Step 7 — Scaling Writes with Sharding
At 365 billion rows over 10 years, a single MySQL instance is impractical. Common strategies:
- Consistent hash sharding on
short_code: route each code to one shard deterministically. Simple, but re-sharding is painful. - Range-based sharding on ID: IDs 0–1 B on shard 1, 1 B–2 B on shard 2, etc. Easy to reason about, but hot shards appear if recent IDs are accessed most.
- Vitess / PlanetScale: MySQL-compatible with built-in transparent sharding — the recommended production choice.
Step 8 — Custom Aliases and Expiry
Premium users often want tinyurl.com/my-brand. Custom aliases go through the same uniqueness check but skip the counter — you just try to INSERT the user-supplied code and return a conflict error if it is taken. For expiry, a background job scans for rows where expires_at < NOW() and either hard-deletes them or marks them inactive. Expired codes can then be recycled after a grace period.
Step 9 — Analytics
Counting clicks synchronously on every redirect would add database write load to your critical path. Instead, fire an event to a message queue (Kafka, SQS) and let an async consumer batch-update the click_count column.

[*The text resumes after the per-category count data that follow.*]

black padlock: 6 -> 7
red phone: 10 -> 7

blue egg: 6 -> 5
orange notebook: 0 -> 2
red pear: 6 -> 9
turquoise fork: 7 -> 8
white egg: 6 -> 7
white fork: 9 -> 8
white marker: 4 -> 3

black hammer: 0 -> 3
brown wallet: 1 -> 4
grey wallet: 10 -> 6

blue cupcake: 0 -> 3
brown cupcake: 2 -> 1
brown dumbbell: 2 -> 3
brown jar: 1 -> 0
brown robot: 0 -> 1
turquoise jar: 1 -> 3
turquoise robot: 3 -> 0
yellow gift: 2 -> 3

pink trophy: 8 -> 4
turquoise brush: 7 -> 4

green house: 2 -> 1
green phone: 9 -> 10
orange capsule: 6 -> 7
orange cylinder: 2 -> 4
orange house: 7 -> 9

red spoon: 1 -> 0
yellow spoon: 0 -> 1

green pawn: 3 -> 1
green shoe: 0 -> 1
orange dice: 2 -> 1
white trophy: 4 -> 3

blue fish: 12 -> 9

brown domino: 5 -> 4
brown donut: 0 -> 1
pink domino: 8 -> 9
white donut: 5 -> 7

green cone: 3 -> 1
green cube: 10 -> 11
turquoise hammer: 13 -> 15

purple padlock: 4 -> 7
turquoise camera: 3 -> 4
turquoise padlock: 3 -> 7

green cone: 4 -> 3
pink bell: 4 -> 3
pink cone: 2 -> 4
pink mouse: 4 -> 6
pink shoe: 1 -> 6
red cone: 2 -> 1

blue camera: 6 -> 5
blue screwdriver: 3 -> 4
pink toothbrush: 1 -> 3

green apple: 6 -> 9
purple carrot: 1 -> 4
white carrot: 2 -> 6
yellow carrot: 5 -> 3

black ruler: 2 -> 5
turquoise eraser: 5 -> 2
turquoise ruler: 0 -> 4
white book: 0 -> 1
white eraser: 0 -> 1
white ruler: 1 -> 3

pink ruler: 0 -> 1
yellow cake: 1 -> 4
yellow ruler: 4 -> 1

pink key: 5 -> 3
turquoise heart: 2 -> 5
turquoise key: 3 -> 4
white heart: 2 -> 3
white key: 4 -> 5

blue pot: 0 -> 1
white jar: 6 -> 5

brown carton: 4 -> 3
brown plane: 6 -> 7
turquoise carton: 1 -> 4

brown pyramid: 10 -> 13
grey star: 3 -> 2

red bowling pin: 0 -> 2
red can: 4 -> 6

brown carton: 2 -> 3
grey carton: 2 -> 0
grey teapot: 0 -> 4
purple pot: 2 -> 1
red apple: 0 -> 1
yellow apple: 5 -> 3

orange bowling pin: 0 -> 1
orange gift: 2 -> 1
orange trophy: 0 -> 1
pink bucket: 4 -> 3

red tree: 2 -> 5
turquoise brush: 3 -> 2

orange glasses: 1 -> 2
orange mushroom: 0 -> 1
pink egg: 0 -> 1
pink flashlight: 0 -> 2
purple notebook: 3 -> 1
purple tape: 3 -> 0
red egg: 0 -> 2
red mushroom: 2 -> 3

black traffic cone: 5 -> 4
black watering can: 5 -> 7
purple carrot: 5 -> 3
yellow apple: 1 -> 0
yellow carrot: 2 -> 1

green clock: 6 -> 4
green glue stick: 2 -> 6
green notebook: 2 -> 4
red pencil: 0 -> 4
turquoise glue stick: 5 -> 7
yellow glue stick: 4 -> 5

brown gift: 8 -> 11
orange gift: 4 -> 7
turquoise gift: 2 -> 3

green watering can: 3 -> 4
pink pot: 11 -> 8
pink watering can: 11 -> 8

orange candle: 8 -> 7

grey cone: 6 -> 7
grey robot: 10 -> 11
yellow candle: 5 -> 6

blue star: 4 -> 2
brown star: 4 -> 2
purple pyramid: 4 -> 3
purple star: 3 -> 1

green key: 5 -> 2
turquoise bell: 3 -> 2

For richer analytics (geo, device, referrer), write each event to a columnar store (BigQuery, ClickHouse) — never to your operational MySQL shards.
Summary: Key Design Decisions
- Short code generation: distributed counter + base-62 encoding — collision-free and horizontally scalable.
- Redirect: 302 for analytics, cache-first (Redis) to protect the DB.
- Storage: sharded MySQL (or Vitess) for 365 B rows over 10 years.
- Analytics: async via message queue — never on the redirect critical path.
- Expiry: background worker, not in-line with the redirect.